| Page text |
-------------------------

Optimize network metrics collection #3302

kolyshkin · 2023-05-04T01:23:32Z

Apparently, we collect network stats for all containers, and then discarding some or most of it:

for docker, we collect and discard stats for containers which share netns with another container (which is rare I guess);
for both crio and containerd, we collect and discard stats for containers that are not infra (sandbox, pod, pause) containers (which is very common).

Instead of reading and parsing a bunch of files in /proc/PID/net and when removing those, let's set things up in a way so we don't collect useless stats in the first place.

This should improve performance, memory usage, and ease the load on garbage collection.

k8s-ci-robot · 2023-05-04T01:23:41Z

Hi @kolyshkin. Thanks for your PR.

I'm waiting for a google member to verify that this patch is reasonable to test. If it is, they should reply with /ok-to-test on its own line. Until that is done, I will not automatically test new commits in this PR, but the usual testing commands by org members will still work. Regular contributors should join the org to skip this step.

Once the patch is verified, the new status will be reflected by the ok-to-test label.

I understand the commands that are listed here.

Instructions for interacting with me using PR comments are available here. If you have questions or suggestions related to my behavior, please file an issue against the kubernetes/test-infra repository.

-------------------------

| Required task 1 |
Copy the records word for word, starting with the line that contains "order: Architaenioglossa" and continuing through the final line of the records.

-------------------------

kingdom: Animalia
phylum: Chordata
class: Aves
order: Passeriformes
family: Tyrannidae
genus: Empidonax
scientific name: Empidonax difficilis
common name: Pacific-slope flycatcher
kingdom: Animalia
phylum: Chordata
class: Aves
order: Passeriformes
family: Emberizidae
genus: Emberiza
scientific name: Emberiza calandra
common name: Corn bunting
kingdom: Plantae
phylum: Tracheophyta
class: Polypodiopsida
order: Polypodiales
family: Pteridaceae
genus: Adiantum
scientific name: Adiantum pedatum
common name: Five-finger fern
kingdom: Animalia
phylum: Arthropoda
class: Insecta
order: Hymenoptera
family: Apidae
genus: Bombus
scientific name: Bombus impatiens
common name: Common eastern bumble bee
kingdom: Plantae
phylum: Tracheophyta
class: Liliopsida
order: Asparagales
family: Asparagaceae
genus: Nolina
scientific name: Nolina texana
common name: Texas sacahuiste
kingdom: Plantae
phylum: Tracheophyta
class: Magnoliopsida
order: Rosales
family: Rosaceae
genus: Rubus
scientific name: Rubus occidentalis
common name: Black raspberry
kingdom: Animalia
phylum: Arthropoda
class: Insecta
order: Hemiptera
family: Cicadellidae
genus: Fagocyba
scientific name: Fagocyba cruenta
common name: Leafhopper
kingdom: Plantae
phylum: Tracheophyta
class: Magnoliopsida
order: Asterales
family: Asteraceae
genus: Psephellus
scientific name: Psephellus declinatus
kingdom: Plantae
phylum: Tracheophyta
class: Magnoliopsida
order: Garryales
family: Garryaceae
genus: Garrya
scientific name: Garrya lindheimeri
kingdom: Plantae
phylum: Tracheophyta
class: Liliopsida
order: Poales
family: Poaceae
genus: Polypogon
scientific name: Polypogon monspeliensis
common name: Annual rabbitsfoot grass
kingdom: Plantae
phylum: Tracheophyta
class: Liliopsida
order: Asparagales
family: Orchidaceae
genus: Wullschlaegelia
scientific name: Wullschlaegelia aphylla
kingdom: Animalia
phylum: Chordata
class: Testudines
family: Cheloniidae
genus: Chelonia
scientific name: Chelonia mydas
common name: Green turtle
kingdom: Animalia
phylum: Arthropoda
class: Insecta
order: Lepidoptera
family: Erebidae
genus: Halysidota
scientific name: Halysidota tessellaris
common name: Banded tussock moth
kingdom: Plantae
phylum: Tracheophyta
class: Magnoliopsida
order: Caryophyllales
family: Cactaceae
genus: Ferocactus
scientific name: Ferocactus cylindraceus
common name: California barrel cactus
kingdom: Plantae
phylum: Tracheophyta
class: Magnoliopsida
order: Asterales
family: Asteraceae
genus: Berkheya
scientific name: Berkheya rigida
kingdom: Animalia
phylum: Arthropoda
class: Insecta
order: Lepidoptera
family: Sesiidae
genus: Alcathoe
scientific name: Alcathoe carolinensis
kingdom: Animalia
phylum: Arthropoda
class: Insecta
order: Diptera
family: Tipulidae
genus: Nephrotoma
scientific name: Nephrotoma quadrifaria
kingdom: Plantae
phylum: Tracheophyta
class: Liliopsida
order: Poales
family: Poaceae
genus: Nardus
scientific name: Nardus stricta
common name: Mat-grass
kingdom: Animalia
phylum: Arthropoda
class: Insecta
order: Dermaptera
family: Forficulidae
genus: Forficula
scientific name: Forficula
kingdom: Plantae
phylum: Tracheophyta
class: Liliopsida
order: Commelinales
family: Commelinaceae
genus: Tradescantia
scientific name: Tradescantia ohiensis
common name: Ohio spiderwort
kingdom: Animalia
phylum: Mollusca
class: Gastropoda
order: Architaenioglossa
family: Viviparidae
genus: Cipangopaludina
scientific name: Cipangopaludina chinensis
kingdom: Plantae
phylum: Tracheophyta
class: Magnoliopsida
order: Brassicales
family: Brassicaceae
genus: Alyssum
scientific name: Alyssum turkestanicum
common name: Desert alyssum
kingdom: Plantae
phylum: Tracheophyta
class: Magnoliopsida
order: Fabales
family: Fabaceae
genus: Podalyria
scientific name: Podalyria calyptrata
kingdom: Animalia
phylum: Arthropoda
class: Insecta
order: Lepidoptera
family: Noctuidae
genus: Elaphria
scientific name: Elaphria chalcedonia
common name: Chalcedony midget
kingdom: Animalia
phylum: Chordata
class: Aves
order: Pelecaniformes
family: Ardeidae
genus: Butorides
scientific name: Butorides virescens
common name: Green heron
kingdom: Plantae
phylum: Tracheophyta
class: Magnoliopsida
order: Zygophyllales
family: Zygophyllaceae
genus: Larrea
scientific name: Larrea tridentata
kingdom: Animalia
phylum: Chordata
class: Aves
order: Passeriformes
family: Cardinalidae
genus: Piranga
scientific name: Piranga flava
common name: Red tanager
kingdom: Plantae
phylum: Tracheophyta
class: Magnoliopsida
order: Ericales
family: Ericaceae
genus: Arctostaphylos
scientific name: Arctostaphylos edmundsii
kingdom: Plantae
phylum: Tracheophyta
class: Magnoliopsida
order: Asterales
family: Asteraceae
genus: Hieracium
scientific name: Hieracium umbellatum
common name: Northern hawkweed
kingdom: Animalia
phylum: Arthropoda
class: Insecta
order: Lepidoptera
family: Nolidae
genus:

-------------------------

| Required task 2 |
In the pull request, what three benefits does the author expect from the change?

| Task output 1 |
order: Architaenioglossa
family: Viviparidae
genus: Cipangopaludina
scientific name: Cipangopaludina chinensis
kingdom: Plantae
phylum: Tracheophyta
class: Magnoliopsida
order: Brassicales
family: Brassicaceae
genus: Alyssum
scientific name: Alyssum turkestanicum
common name: Desert alyssum
kingdom: Plantae
phylum: Tracheophyta
class: Magnoliopsida
order: Fabales
family: Fabaceae
genus: Podalyria
scientific name: Podalyria calyptrata
kingdom: Animalia
phylum: Arthropoda
class: Insecta
order: Lepidoptera
family: Noctuidae
genus: Elaphria
scientific name: Elaphria chalcedonia
common name: Chalcedony midget
kingdom: Animalia
phylum: Chordata
class: Aves
order: Pelecaniformes
family: Ardeidae
genus: Butorides
scientific name: Butorides virescens
common name: Green heron
kingdom: Plantae
phylum: Tracheophyta
class: Magnoliopsida
order: Zygophyllales
family: Zygophyllaceae
genus: Larrea
scientific name: Larrea tridentata
kingdom: Animalia
phylum: Chordata
class: Aves
order: Passeriformes
family: Cardinalidae
genus: Piranga
scientific name: Piranga flava
common name: Red tanager
kingdom: Plantae
phylum: Tracheophyta
class: Magnoliopsida
order: Ericales
family: Ericaceae
genus: Arctostaphylos
scientific name: Arctostaphylos edmundsii
kingdom: Plantae
phylum: Tracheophyta
class: Magnoliopsida
order: Asterales
family: Asteraceae
genus: Hieracium
scientific name: Hieracium umbellatum
common name: Northern hawkweed
kingdom: Animalia
phylum: Arthropoda
class: Insecta
order: Lepidoptera
family: Nolidae
genus:

| Task output 2 |
Better performance, lower memory usage, and less load on garbage collection.